Friday, January 1, 2010

Sasha's Kitchen: How To Roast A Rack Of Lamb (New Years Eve Dinner)

The main course of our New Years Eve dinner last night was a herb crusted rack of lamb. I had actually never prepared a rack of lamb, even though lamb chops are one of my favorite foods, because they are also generally on the expensive side. However, that makes New Years (or any holiday) the perfect occasion for preparing such a dish. I purchased a 3 pound  rack of lamb for about $40 at M&S Prime Meats (a wonderful Italian Market and butcher) here in Park Slope.

I found an online recipe that was surprisingly simple from the now-deceased Gourmet Magazine online at Epicurious.
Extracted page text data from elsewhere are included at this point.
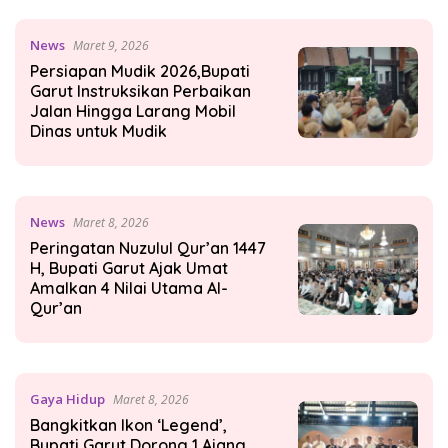
News
Maret 9, 2026
Persiapan Mudik 2026,Bupati
Garut Instruksikan Perbaikan
Jalan Hingga Larang Mobil
Dinas untuk Mudik
News
Maret 8, 2026
Peringatan Nuzulul Qur’an 1447
H, Bupati Garut Ajak Umat
Amalkan 4 Nilai Utama Al-
Qur’an
Gaya Hidup
Maret 8, 2026
Bangkitkan Ikon ‘Legend’,
Bupati Garut Dorong 1 Ajang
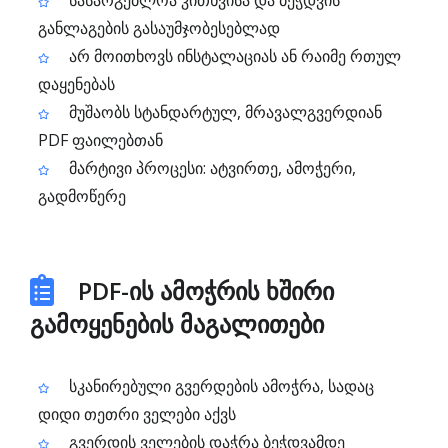
სასარგებლოა კითხვისა და ბეჭდვის
განლაგების გასაუმჯობესებლად
არ მოითხოვს ინსტალაციას ან რაიმე რთულ
დაყენებას
მუშაობს სტანდარტულ, მრავალგვერდიან
PDF ფაილებთან
მარტივი პროცესი: ატვირთე, ამოჭერი,
გადმოწერე
PDF-ის ამოჭრის ხშირი
გამოყენების მაგალითები
სკანირებული გვერდების ამოჭრა, სადაც
დიდი თეთრი ველები აქვს
გვერდის ველების დაჭრა ბეჭდვამდე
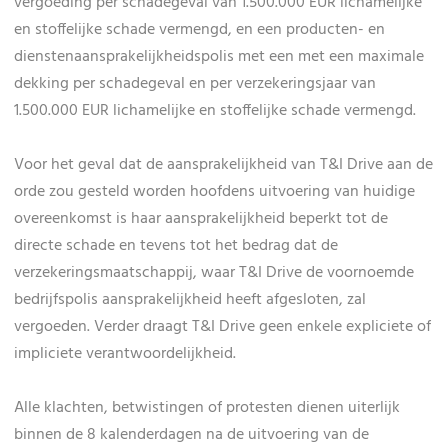
vergoeding per schadegeval van 1.500.000 EUR lichamelijke
en stoffelijke schade vermengd, en een producten- en
dienstenaansprakelijkheidspolis met een met een maximale
dekking per schadegeval en per verzekeringsjaar van
1.500.000 EUR lichamelijke en stoffelijke schade vermengd.
Voor het geval dat de aansprakelijkheid van T&I Drive aan de
orde zou gesteld worden hoofdens uitvoering van huidige
overeenkomst is haar aansprakelijkheid beperkt tot de
directe schade en tevens tot het bedrag dat de
verzekeringsmaatschappij, waar T&I Drive de voornoemde
bedrijfspolis aansprakelijkheid heeft afgesloten, zal
vergoeden. Verder draagt T&I Drive geen enkele expliciete of
impliciete verantwoordelijkheid.
Alle klachten, betwistingen of protesten dienen uiterlijk
binnen de 8 kalenderdagen na de uitvoering van de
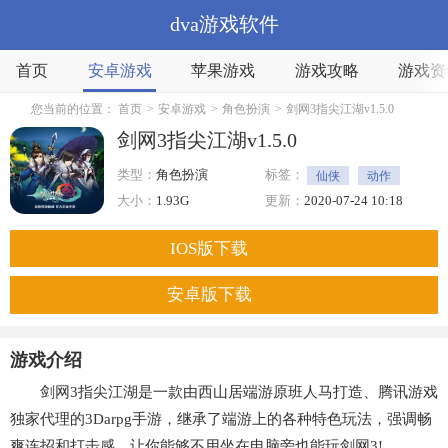
dva游戏软件
首页
安卓游戏
苹果游戏
游戏攻略
游戏资
您当前的位置：
首页
>
安卓游戏
>
角色扮演
>
剑网3指尖江湖v1.5.0
剑网3指尖江湖v1.5.0
类型：
角色扮演
标签：
仙侠
动作
大小：
1.93G
更新：
2020-07-24 10:18
IOS版下载
安卓版下载
游戏介绍
剑网3指尖江湖是一款由西山居端游原班人马打造、腾讯游戏
独家代理的3Darpg手游，继承了端游上的各种特色玩法，强调畅
爽连招和打击感，让你能够不用坐在电脑旁也能玩剑网3!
The original recipe can be found here.  I made some changes that are below for the final recipe that I adapted.

Here is the recipe that I prepared – I used a lot more herbs than the original recipe called for, which was absolutely delicious.
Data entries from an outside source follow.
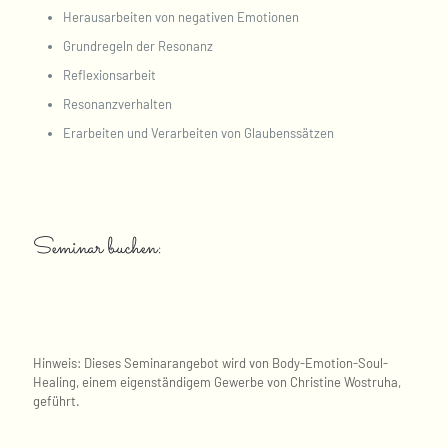
Herausarbeiten von negativen Emotionen
Grundregeln der Resonanz
Reflexionsarbeit
Resonanzverhalten
Erarbeiten und Verarbeiten von Glaubenssätzen
Seminar buchen:
Hinweis: Dieses Seminarangebot wird von Body-Emotion-Soul-
Healing, einem eigenständigem Gewerbe von Christine Wostruha,
geführt.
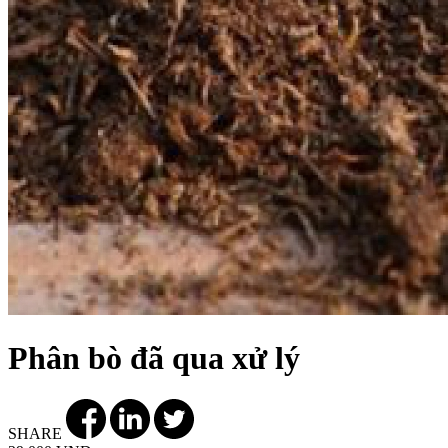
Phân bò đã qua xử lý
SHARE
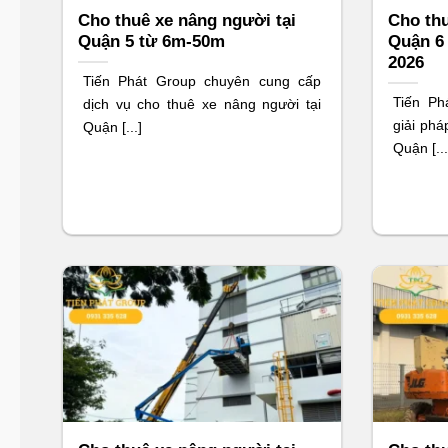
Cho thuê xe nâng người tại
Cho thu
Quận 5 từ 6m-50m
Quận 6 
2026
Tiến Phát Group chuyên cung cấp
Tiến Ph
dịch vụ cho thuê xe nâng người tại
giải phá
Quận [...]
Quận [...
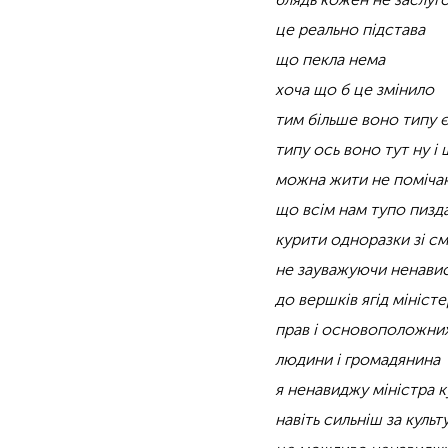
це реально підстава
що пекла нема
хоча що б це змінило
тим більше воно типу 
типу ось воно тут ну і
можна жити не поміча
що всім нам тупо пизд
курити одноразки зі см
не зауважуючи ненавис
до вершків ягід мініст
прав і основоположни
людини і громадянина
я ненавиджу міністра к
навіть сильніш за куль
Two 1 ½ pounds racks of lamb, trimmed to only one layer of fat (I used regular chops, not french chops)
1 ½ tsp salt
¾ tsp pepper
1 tsp canola oil

3 cloves of garlic, diced
¼ cup parsley, diced
3 T chopped fresh thyme
3 tsp chopped fresh rosemary
3 ½ T pepper
1 ½ T canola oil

To prepare the racks of lamb, heat a Dutch oven with oil for two minutes. Rub the meat with the salt and pepper, and sear on all sides, about 5 minutes.

Transfer to a roasting pan and coat with the herb mixture. Coat well and densely, pressing so that the herbs adhere to the meat on all sides.

We cooked the meat on convection roast setting for about 40 minutes at 350 until it was tender and slightly pink. After about 30 minutes, cover the meat with aluminum foil for the duration of the cooking process. However, this process will vary depending on the oven you use, and the size and shape of the rack of lamb. Cut each rack into chops and serve.  In my case, we had 6 chops (3 each) which was plenty.  These are single chops which are a bit harder to cut into chops and not as "pretty" looking as french double chops, which we will use next time.

Our pug, Dakota (who normally does not beg for food unless it is one of her favorites) went crazy for this – she really wanted a bite! After dinner she ran round the apartment looking under the table to see if there was just one morsel left. We did save a tiny bite for her New Years Eve treat.  Preparing a rack of lamb may be a bit pricey, but is actually quite simple and not a lengthy process like braising meat.  Happy New Years!



  1. I agree that lamb can be rather expensive. I have used a meat thermometer that can be read outside the oven. I have taken the meat out at 125 degrees and let it rest. This has given consistantly medium to medium rare(pink) chops.This takes the guess work out of the equation.

  2. A great suggestion. I was planning on doing the same but my meat thermometer is off it its calibration - I plan to pick up a new one this week.